Copy out the part of the theater text below that begins at the words "Sadly, though for" and stops after "found offensively bad.", changing nothing.

> SOURCE TEXT:
================
Sadly, though for my money the top shows have been extraordinary (so many omissions!), the worst shows have been BAAAAAAD.  I’ll keep it to a bottom three, as though I’ve seen bad things I’ve only seen three I found offensively bad.
  • Worst, maybe the worst thing I’ve ever seen, American Lulu.  Every aspect of this, from it being missold as a jazz reworking to its awful libretto to wooden performances to staging that looked cheap to a terrible working of the source material, was absolute shite upon shite.  Not walking out of this shows I wouldn't crack under torture.  It’s amazing that my best and worst shows (possibly ever, for both) were on the same stage.
  • Peter and Alice.  Terribly written – nothing but audiobooks of biographies.  For my money the argument was “If you have an asexual pedologist adopt you after your two parents die before you turn eight, then one brother dies in a war whilst another is led to suicide, all before you turn twenty, you might be psychologically scarred.  If a chaste paedophile takes a few photos of you then leaves you’ll be less so” – not that profound, certainly doesn’t need 90 minutes.  AND BORING.
  • A lovely adage – if you throw enough poo at a wall some will stick.  Think of The Master and Margarita – a mishmash of styles and ideas, of anachronisms and recreations, of old and new, and how extraordinary that was – the best show of 2012, confirmed with hindsight.  Alternatively, you’ll be left with a steaming pile of poo.  Think of Edward II.
Merry Christmas, and for my money 2013 was pretty good year.  So here’s hoping for 2014!


#287342 Harry Potter Stage Play

Posted Nicholas on 20 December 2013 - 01:39 AM

Oh bloody hell.  It’s Harry Potter: The Annie Years.  Or, more precisely, Harry Potter: The Boring Years.  I can predict exactly what it’ll be.  Scene: PE lesson.  Captains choose team.  Harry’s left until the end.  “No-one chooses you, Harry, you’re never the chosen one,” someone shouts.  Knowing look to audience.  Cut to Christmas.  They play “I Wish It Could Be Christmas Every Day”.  “Who’s this song by, Harry?  It’s the sort of thing you know.”  “Wizzard.”  Knowing look to audience.  Interval.  Cut to generic scenes of bullying.  Suddenly something inexplicable (and well staged) happens.  “That was like magic!”  Knowing look to audience.  Cut to “You’re a wizard Harry.  You’ve got a long and exciting life ahead of you, full of magic, wonder, the uncanny and adventure upon adventure.  All that down to the circumstance of your birth and nothing to do with your upbringing.  But gee whizz, it sure was fun watching how you were bullied as a child.  Now the real story begins.”  Curtain.
================
> EXTRACTED RECORDS:
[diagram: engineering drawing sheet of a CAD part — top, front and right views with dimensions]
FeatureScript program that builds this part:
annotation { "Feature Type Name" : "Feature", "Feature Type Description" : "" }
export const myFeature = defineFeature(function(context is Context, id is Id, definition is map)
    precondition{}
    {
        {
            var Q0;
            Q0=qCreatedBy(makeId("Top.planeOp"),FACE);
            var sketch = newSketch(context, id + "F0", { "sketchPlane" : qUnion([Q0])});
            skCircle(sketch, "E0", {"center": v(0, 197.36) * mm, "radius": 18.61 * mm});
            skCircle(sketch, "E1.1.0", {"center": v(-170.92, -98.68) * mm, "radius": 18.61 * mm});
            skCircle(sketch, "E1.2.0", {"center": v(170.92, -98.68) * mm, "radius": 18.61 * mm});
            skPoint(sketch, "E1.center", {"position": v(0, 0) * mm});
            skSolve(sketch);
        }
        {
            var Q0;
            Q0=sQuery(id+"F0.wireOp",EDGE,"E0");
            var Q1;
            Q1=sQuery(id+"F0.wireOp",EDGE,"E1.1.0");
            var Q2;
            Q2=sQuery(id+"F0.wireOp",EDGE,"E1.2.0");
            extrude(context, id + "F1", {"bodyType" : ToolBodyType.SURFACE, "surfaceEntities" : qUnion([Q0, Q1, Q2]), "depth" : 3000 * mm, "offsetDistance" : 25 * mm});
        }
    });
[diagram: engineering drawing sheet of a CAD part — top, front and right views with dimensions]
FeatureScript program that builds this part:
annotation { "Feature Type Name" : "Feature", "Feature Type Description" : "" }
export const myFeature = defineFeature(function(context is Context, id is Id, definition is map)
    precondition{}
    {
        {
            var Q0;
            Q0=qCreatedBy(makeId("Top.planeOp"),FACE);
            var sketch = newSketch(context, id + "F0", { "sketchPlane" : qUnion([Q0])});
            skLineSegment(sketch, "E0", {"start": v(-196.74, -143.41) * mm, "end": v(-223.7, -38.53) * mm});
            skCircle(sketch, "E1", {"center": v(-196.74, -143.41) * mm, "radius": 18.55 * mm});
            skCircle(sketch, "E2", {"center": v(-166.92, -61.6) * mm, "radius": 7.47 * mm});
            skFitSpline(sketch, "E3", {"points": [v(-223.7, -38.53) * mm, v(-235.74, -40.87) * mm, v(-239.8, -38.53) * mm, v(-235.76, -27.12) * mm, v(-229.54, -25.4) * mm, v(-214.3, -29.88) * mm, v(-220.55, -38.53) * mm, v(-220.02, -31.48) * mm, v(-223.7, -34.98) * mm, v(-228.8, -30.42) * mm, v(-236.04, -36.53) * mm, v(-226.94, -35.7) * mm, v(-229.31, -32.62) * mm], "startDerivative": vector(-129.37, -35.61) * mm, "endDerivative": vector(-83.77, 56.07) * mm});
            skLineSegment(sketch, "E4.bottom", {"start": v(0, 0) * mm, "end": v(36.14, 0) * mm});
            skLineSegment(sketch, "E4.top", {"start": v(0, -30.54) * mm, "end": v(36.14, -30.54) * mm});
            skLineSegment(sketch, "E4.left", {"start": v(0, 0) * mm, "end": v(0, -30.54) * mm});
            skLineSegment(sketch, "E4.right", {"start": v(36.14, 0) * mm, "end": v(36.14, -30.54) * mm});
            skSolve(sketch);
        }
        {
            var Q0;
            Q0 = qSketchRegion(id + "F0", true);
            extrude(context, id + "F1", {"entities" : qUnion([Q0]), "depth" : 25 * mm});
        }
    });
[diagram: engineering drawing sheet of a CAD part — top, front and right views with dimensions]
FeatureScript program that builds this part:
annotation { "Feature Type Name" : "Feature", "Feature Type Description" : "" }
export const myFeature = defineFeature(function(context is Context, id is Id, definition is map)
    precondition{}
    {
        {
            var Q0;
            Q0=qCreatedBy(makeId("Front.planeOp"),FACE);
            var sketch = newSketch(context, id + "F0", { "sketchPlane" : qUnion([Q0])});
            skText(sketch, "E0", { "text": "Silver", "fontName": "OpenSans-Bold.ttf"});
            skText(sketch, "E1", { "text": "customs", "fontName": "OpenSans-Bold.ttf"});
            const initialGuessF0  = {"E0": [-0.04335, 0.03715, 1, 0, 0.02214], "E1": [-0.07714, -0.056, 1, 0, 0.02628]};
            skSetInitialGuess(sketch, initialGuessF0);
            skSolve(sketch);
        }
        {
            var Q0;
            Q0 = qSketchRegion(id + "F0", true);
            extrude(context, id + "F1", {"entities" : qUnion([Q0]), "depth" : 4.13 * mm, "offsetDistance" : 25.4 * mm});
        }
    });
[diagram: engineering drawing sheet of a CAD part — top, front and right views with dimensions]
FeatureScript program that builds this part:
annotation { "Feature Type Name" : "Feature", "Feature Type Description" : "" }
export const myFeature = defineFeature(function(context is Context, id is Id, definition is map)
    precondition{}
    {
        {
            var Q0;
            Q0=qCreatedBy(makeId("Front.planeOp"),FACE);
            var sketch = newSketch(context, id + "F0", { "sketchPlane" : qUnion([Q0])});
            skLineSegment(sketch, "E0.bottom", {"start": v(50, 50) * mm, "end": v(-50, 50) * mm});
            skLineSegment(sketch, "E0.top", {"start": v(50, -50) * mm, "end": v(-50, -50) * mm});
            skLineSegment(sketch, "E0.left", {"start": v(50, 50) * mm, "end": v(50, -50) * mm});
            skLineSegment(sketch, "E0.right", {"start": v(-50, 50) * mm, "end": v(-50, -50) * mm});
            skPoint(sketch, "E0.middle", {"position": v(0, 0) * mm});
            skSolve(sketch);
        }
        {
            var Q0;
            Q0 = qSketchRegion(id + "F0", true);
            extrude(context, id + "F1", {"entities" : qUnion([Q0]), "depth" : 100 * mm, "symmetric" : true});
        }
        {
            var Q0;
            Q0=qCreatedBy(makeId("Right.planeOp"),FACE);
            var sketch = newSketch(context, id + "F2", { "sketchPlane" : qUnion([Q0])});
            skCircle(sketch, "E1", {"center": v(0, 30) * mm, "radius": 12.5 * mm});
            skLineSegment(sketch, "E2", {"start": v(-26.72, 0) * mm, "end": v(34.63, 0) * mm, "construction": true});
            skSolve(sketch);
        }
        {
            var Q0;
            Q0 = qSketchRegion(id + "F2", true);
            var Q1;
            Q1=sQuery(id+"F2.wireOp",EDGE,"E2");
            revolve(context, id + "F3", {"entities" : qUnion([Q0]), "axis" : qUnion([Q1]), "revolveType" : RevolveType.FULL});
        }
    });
================
> COMPLETED EXERCISE:
Sadly, though for my money the top shows have been extraordinary (so many omissions!), the worst shows have been BAAAAAAD.  I’ll keep it to a bottom three, as though I’ve seen bad things I’ve only seen three I found offensively bad.